Now to the music. To be utterly crass and glib for a moment, one can make an arbitrary divide between those bands that veer towards more classic rock sounds of operatic yowling vocals coupled with widdly guitar wig-outs and those that favour guttural roaring and down-tuned guitars. Simply put: Guns n Roses and Iron Maiden are in the former camp, Korn and Slipknot in the latter. That's not to say that many bands don't do both, but it's the broadest of brushstrokes to give you a basic picture. Yes alright, metal fans. Abuse in the Comments section, if you please.

Now I love a healthy dollop of nu-metal, screamo and inhaled vocals but this weekend I found myself erring towards the classic rock end. Maybe my ever-quickening age, or it could be because guitar solos and singalong-able choruses tend to feel more involving in a festival atmosphere. Anyway, that's the way it went and what led me to my surprise band of the festival.

Uriah Heep. Yup, still going. Yes, looking like 100 year old wizards. But delivering such a freaking good time thanks to the singer's Valhalla wailing and Gandalf-guitarist's nimble fretboard fingery.

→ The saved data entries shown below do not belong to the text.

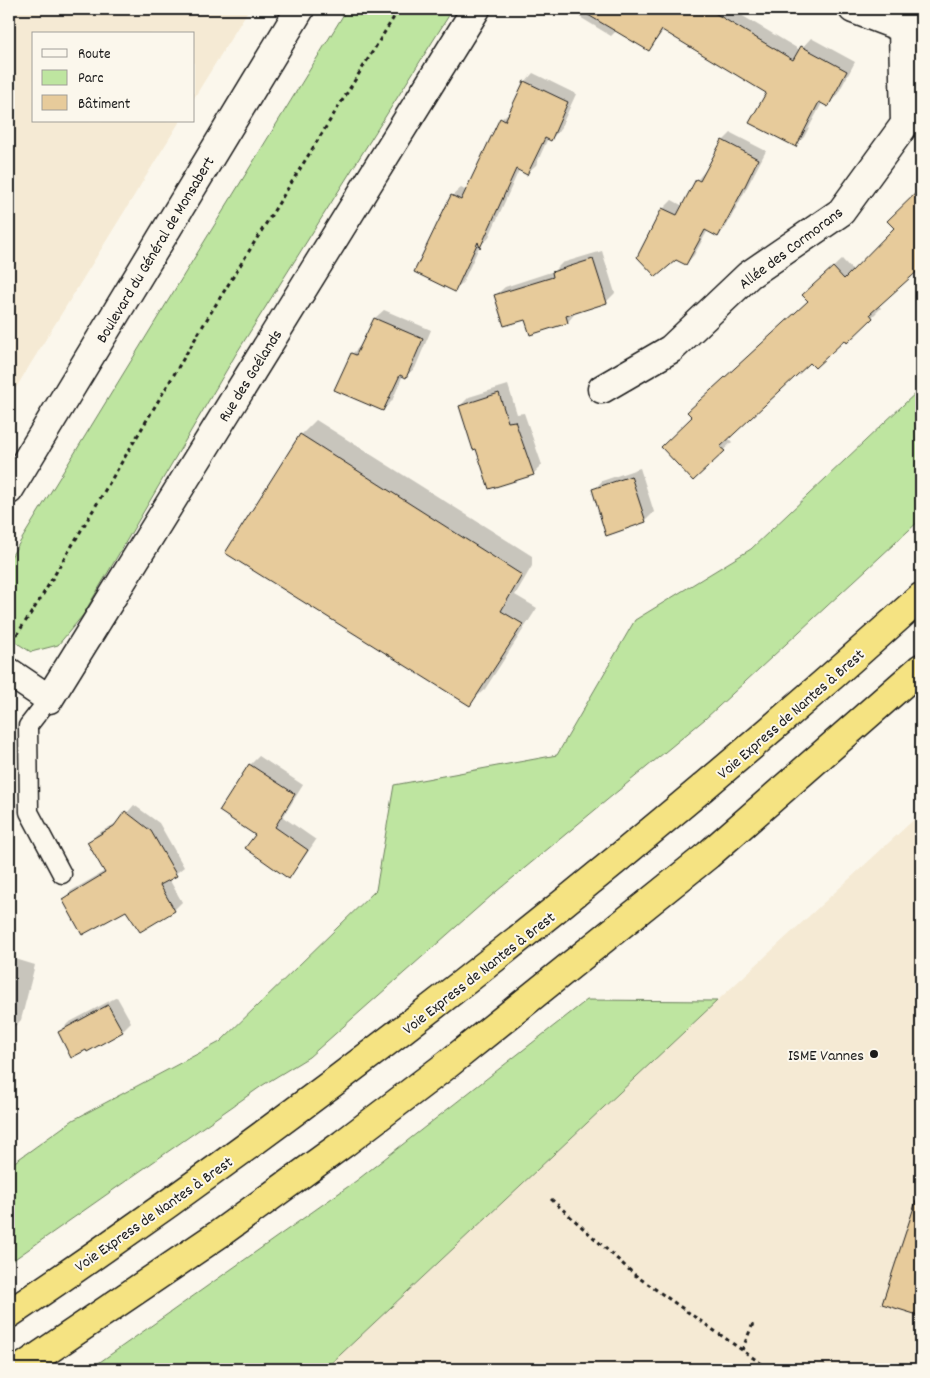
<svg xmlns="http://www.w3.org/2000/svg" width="930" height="1378" viewBox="0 0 930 1378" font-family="Dekko,sans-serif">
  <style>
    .built { fill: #f5ead4 }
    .green { fill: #bee5a0; stroke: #6d805e }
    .shadow { fill: #0003 }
    .building { fill: #e7cb9b; stroke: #1c1c1c }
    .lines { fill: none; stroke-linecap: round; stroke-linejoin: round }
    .lane-casing { stroke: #1c1c1c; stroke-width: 21 }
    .street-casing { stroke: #1c1c1c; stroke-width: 31 }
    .secondary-casing { stroke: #1c1c1c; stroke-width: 31 }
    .highway-casing { stroke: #1c1c1c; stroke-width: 31 }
    .path { stroke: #1c1c1c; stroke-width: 3; stroke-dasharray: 4 4; stroke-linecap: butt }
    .lane { stroke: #fbf7ec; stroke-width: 18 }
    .street { stroke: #fbf7ec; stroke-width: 28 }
    .secondary { stroke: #fbf7ec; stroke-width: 28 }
    .highway { stroke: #f5e382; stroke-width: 28 }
    .poi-dot { fill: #1c1c1c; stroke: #fbf7ec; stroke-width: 2 }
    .labels { text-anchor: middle; stroke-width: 4; stroke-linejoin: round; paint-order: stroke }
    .street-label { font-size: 16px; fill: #1c1c1c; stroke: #fbf7ec }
    .poi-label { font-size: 16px; fill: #1c1c1c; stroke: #fbf7ec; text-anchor: end }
  </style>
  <rect width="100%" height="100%" fill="#fbf7ec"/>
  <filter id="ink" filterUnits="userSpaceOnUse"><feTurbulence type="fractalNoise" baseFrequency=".02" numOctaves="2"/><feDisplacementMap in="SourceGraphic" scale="10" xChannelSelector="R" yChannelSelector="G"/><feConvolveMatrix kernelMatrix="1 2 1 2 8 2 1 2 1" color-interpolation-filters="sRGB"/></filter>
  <g filter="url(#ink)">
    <!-- built -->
    <g class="built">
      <path d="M9 9H249L194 98V34H34V121H180L9 399Z"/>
      <path d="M921 813V1369H325L717 1001Z"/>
    </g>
    <!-- green -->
    <g class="green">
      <path d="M347 9H453L236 354 83 615 58 645 31 652 9 638V560Z"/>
      <path d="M921 388V519L705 719 491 896 309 1057 263 1085 9 1263V1166L73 1120 220 1042 376 890 394 785 557 755 635 620 751 549Z"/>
      <path d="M587 1000 717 1001 325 1369H90L356 1181Z"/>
    </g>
    <!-- shadow -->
    <g class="shadow">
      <path d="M571 9H701L709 14 714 9H731L800 50 811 38 855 62 836 97 828 106 822 103 804 137 796 145 767 92 664 30 649 49 617 30 611 36 570 11Z"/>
      <path d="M533 73 576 94 559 131 551 139 548 138 536 165 527 173 519 170 488 239 480 245 463 282 455 290 452 196 461 188 467 191 501 119 511 111 525 82Z"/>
      <path d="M731 133 766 151 726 227 718 236 708 230 694 255 686 264 676 259 639 256 663 209 672 200 683 206 698 179V182L706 184 698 179 705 171 723 141Z"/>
      <path d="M921 190V266L878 305 881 308 848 341 845 338 810 361 728 438 732 442 693 479 809 301 812 287 842 259 854 272 896 228 889 221Z"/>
      <path d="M602 251 615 293 606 302 576 312 568 322 526 318 496 295 505 287 554 271 562 263Z"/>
      <path d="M384 310 431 330 415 368 406 376 403 375 392 401 383 410 352 354 361 345 375 318Z"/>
      <path d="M508 385 517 414 524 413 542 465 533 474 476 448 460 406 469 397Z"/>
      <path d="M316 420 532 556V566L515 595 537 608 485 689 469 704 301 435Z"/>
      <path d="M640 468 654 512 645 521 594 490 602 481Z"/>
      <path d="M259 756 303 785 283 817 316 840 297 868 288 877 250 765Z"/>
      <path d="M134 805 159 823 184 867 169 879 182 902 174 910 126 909 63 899 71 891 105 871 89 842 97 834 120 821Z"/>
      <path d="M9 957 35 965 21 1020 13 1028 9 1026Z"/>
      <path d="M117 997 131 1022 122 1031 60 1032 68 1023Z"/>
      <path d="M921 1167V1180L917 1179Z"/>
      <path d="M919 1221H921V1315L884 1303Z"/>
    </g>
    <!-- building -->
    <g class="building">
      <path d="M578 9H708L793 60 801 46 847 71 828 107 819 102 796 147 749 123 766 93 662 30 649 51Z"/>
      <path d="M524 81 568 102 551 141 545 138 527 175 516 169 480 248 478 242 455 292 414 272 451 195 461 200 500 118 505 121Z"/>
      <path d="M722 140 758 159 745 186 718 237 705 230 686 265 676 260 656 277 637 257 662 208 677 215 696 179 700 181Z"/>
      <path d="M921 188V268L870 314 873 318 847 343 845 340 815 368 810 363 720 447 725 451 693 481 661 447 692 417 687 412 808 301 802 295 833 267 844 279 894 228 887 221Z"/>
      <path d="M593 259 607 303 566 316 568 323 530 335 525 320 504 326 494 295 553 277 552 272Z"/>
      <path d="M374 318 423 339 406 378 400 375 383 411 334 390 351 353 356 355Z"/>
      <path d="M499 393 508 422 515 421 534 475 489 489 476 449 473 450 459 406Z"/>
      <path d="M300 434 522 575 501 611 523 624 470 706 225 553Z"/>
      <path d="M631 476 646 522 606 536 592 489Z"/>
      <path d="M249 764 295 794 275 827 308 850 289 879 245 848 255 835 219 811Z"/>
      <path d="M125 811 151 831 177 876 160 885 175 911 140 932 126 911 82 935 62 899 105 873 87 842 114 826Z"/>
      <path d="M108 1005 123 1032 87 1052 86 1050 71 1058 58 1032Z"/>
      <path d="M916 1201 921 1202V1316L882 1304Z"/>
    </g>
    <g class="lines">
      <!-- lane casing -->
      <g class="lane-casing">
        <path id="lane" d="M49 699 28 726 29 812 62 874"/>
      </g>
      <!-- street casing -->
      <g class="street-casing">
        <g id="street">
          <path d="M853 9 903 28 920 9"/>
          <path d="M602 389 671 349 749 275 841 212 905 124 903 28"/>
          <path d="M9 672 49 699 476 9"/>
        </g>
      </g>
      <!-- secondary casing -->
      <g class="secondary-casing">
        <path id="secondary" d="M9 490 300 9"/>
      </g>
      <!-- highway casing -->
      <g class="highway-casing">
        <g id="highway">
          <path d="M9 1314C330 1097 633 857 921 597"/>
          <path d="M20 1369 219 1234 343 1144 448 1064 708 855 921 668"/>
        </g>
      </g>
      <!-- path -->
      <g class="path">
        <path d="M12 642 39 601 210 314 399 9"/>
        <path d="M551 1199 635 1275 769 1369"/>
        <path d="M742 1350 754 1321"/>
        <path d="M823 1369 826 1366"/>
      </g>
      <!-- lane -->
      <use href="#lane" class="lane"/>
      <!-- street -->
      <use href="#street" class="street"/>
      <!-- secondary -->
      <use href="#secondary" class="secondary"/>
      <!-- highway -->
      <use href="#highway" class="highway"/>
    </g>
  </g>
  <!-- markers -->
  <circle class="poi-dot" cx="874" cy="1054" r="5"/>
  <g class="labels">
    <!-- street labels -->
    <g class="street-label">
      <text transform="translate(790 247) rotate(-37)" y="6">Allée des Cormorans</text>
      <text transform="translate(154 249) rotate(-59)" y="6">Boulevard du Général de Monsabert</text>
      <text transform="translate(249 375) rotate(-58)" y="6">Rue des Goélands</text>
      <text transform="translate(790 713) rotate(-41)" y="6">Voie Express de Nantes à Brest</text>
      <text transform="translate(478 972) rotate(-38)" y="6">Voie Express de Nantes à Brest</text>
      <text transform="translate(153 1213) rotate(-35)" y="6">Voie Express de Nantes à Brest</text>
    </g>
    <!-- poi labels -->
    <g class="poi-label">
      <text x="864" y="1060">ISME Vannes</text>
    </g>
  </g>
  <!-- margin -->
  <rect width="930" height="1378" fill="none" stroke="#fbf7ec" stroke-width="30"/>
  <rect x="15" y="15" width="900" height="1348" fill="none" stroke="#1c1c1c" stroke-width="2" filter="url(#ink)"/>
  <!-- legend -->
  <rect x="32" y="32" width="162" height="90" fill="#fbf7ec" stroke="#a29f99"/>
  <rect x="42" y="49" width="25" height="8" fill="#fbf7ec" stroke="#a29f99"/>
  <text x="78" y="58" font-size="15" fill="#1c1c1c">Route</text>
  <rect x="42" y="70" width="25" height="15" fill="#bee5a0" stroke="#a29f99"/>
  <text x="78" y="82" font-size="15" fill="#1c1c1c">Parc</text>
  <rect x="42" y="95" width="25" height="15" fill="#e7cb9b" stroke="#a29f99"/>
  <text x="78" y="108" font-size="15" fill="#1c1c1c">Bâtiment</text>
</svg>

They made me smile from ear to ear, had me hollering like a Jack Black loon (so this was his inspiration!) and brought a sentimental tear to my bleary eyes. Or was that still traces of the 'liquid' that someone jettisoned over our heads during the last chorus?

"Where were you in 1974?" asks the singer. The young guy next to me tries to work out whether his Dad was born then. In this write-up I refuse to call them or anyone else "veteran rockers". And that stands for all the bands I saw over the weekend. Whether they are fresh-faced young uns or grizzled war horses, age is just a number. You either rock or you don't. And Uriah Heep rocked.

As did Black Star Riders (effectively Thin Lizzy without Phil Lynott), Queens of the Stone Age ("We'll play you something to get laid to"), Europe (still blinded by Joey Tempest's snow-white teeth), Motorhead (Lemmy's voice almost inaudibly glued together with whiskey, fags and phlegm), Slipknot, Iron Maiden, Black Stone Cherry and Gogol Bordello (who could power an entire festival by themselves) to mention just a few. And watch out for new kids on the rock block, Lonely The Brave. Their vocalist has a mammoth arena-filling voice and it will only be a matter of time before they do so.

And so the highlights? The whole thing I think it's sick. You really have to experience Slipknot once before you die. I've seen them twice already but the menace and "dark positivity" that emanates from them is worth a bad case of festival-knee and achy breaky back from standing for hours on end. They may have lost their beloved bassist Paul but they still create a compelling rock-horror show that defies you ever to look away.

As well as the myriad of bands, unique sights, sounds and smells over the weekend, Iron Maiden kicking off their set with a Spitfire fly-past has to be somewhere at the top. If Bruce Dickinson had parachuted out, leaving the fighter plane to crash into nearby Donington Hall things would have been topped off nicely, but it certainly set the seal on a good-natured, riff-roaring and screamed-hoarse weekend that had my Midlands-tanned face grinning daftly all the way back home.

"Take care of yourselves, Downloaders" says the miked-up security guard manning the traffic lights as we head through drizzly darkness for the exit. "And remember. This isn't rain. It's the cleansing waters of metal."